==========
DistoGram
==========
.. image:: https://badge.fury.io/py/distogram.svg
:target: https://badge.fury.io/py/distogram
.. image:: https://github.com/maki-nage/distogram/workflows/Python%20package/badge.svg
:target: https://github.com/maki-nage/distogram/actions?query=workflow%3A%22Python+package%22
:alt: Github WorkFlows
.. image:: https://img.shields.io/codecov/c/github/maki-nage/distogram?style=plastic&color=brightgreen&logo=codecov&style=for-the-badge
:target: https://codecov.io/gh/maki-nage/distogram
:alt: Coverage
.. image:: https://readthedocs.org/projects/distogram/badge/?version=latest
:target: https://distogram.readthedocs.io/en/latest/?badge=latest
:alt: Documentation Status
.. image:: https://mybinder.org/badge_logo.svg
:target: https://mybinder.org/v2/gh/maki-nage/distogram/master?urlpath=notebooks%2Fexamples%2Fdistogram.ipynb
DistoGram is a library that allows to compute histogram on streaming data, in
distributed environments. The implementation follows the algorithms described in
Ben-Haim's `Streaming Parallel Decision Trees
<http://jmlr.org/papers/volume11/ben-haim10a/ben-haim10a.pdf>`__
Get Started
============
First create a compressed representation of a distribution:
.. code:: python
import numpy as np
import distogram
distribution = np.random.normal(size=10000)

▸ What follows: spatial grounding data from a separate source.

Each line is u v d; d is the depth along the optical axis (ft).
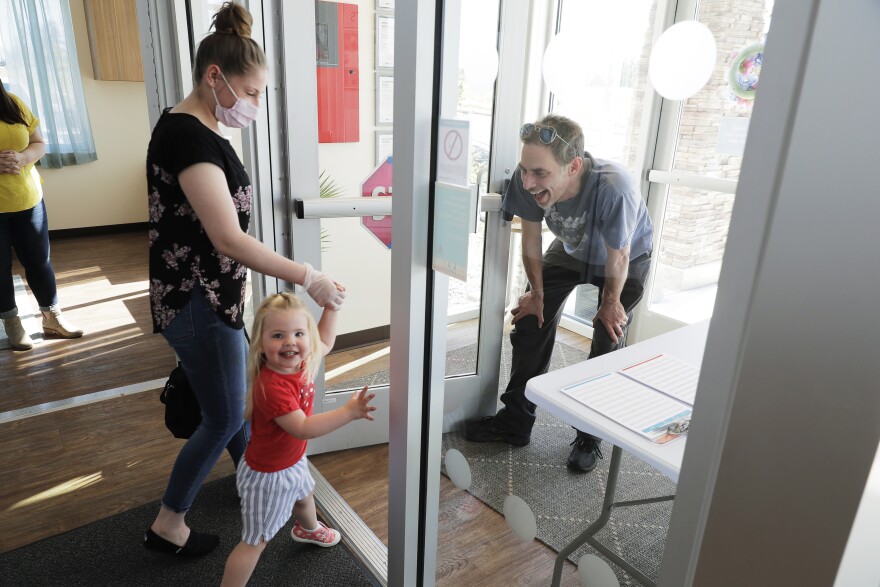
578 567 3.52
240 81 4.72
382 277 7.06
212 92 4.75
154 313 5.05
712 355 1.82
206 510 6.52
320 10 5.98
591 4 2.94
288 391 4.78
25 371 9.57
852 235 1.42
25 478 7.02
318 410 7.37
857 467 1.51
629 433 3.00
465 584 4.48
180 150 4.55
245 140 6.40
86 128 17.37
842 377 1.50
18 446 7.63
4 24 15.69
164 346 10.58
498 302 3.77
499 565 4.09
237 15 4.65
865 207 1.39
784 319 1.59
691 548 2.04
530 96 3.43
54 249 16.71
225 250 4.70
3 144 9.27
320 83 6.25
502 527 4.11
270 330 4.75
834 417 1.53
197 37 7.22
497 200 3.67
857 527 1.56
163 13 7.22
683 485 2.02
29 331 11.09
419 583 4.90
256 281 6.97
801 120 1.47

# Create and feed distogram from distribution
# on a real usage, data comes from an event stream
h = distogram.Distogram()
for i in distribution:
h = distogram.update(h, i)
Compute statistics on the distribution:
.. code:: python
nmin, nmax = distogram.bounds(h)
print("count: {}".format(distogram.count(h)))

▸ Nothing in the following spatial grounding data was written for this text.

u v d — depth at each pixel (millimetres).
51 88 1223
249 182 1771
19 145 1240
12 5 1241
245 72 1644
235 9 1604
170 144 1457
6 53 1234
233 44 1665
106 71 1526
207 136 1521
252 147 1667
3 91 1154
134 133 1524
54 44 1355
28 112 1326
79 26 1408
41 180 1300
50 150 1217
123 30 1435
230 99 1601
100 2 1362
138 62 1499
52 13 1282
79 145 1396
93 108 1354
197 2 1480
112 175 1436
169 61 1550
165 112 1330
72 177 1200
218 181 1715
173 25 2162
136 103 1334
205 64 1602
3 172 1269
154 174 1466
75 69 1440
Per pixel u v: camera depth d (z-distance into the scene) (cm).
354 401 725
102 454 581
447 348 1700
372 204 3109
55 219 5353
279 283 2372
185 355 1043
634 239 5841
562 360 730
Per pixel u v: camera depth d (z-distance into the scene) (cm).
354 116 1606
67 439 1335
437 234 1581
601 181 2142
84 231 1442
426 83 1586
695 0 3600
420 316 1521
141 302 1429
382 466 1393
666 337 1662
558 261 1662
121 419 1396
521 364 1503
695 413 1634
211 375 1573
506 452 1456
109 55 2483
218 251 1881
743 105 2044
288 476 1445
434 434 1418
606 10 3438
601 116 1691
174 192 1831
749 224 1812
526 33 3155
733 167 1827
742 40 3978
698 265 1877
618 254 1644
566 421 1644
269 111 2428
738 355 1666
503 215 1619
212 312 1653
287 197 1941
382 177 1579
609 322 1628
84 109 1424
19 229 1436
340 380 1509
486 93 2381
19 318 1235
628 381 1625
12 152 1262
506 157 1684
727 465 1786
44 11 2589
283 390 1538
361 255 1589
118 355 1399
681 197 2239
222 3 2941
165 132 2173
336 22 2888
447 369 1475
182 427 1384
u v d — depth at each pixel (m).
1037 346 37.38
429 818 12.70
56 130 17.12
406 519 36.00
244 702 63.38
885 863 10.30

print("mean: {}".format(distogram.mean(h)))
print("stddev: {}".format(distogram.stddev(h)))
print("min: {}".format(nmin))
print("5%: {}".format(distogram.quantile(h, 0.05)))
print("25%: {}".format(distogram.quantile(h, 0.25)))

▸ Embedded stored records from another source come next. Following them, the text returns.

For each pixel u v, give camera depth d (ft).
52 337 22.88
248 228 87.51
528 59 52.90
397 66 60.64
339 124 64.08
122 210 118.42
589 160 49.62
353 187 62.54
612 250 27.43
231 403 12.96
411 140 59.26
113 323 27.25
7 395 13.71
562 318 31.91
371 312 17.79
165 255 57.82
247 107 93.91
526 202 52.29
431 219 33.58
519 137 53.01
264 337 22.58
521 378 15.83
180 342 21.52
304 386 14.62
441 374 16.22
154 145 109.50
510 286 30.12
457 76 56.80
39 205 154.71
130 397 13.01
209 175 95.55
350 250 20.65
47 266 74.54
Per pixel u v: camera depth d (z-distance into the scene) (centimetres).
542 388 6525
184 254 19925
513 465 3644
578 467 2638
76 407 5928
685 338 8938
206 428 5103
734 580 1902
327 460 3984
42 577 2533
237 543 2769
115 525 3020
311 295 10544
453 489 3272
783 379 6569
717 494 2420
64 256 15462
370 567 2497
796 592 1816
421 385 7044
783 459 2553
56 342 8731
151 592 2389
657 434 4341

print("50%: {}".format(distogram.quantile(h, 0.50)))
print("75%: {}".format(distogram.quantile(h, 0.75)))
print("95%: {}".format(distogram.quantile(h, 0.95)))
print("max: {}".format(nmax))
.. code:: console
count: 10000
mean: -0.005082954640481095
stddev: 1.0028524290149186
min: -3.5691130319855047
5%: -1.6597242392338374
25%: -0.6785107421744653
50%: -0.008672960012168916
75%: 0.6720718926935414
95%: 1.6476822301131866
max: 3.8800560034877427
Compute and display the histogram of the distribution:
.. code:: python
hist = distogram.histogram(h)
df_hist = pd.DataFrame(np.array(hist), columns=["bin", "count"])
fig = px.bar(df_hist, x="bin", y="count", title="distogram")
fig.update_layout(height=300)
fig.show()
.. image:: docs/normal_histogram.png
:scale: 60%
:align: center
Install
========
DistoGram is available on PyPi and can be installed with pip:
.. code:: console
pip install distogram
Play With Me
============
You can test this library directly on this
`live notebook <https://mybinder.org/v2/gh/maki-nage/distogram/master?urlpath=notebooks%2Fexamples%2Fdistogram.ipynb>`__.
Performances
=============
Distogram is design for fast updates when using python types. The following
numbers show the results of the benchmark program located in the examples.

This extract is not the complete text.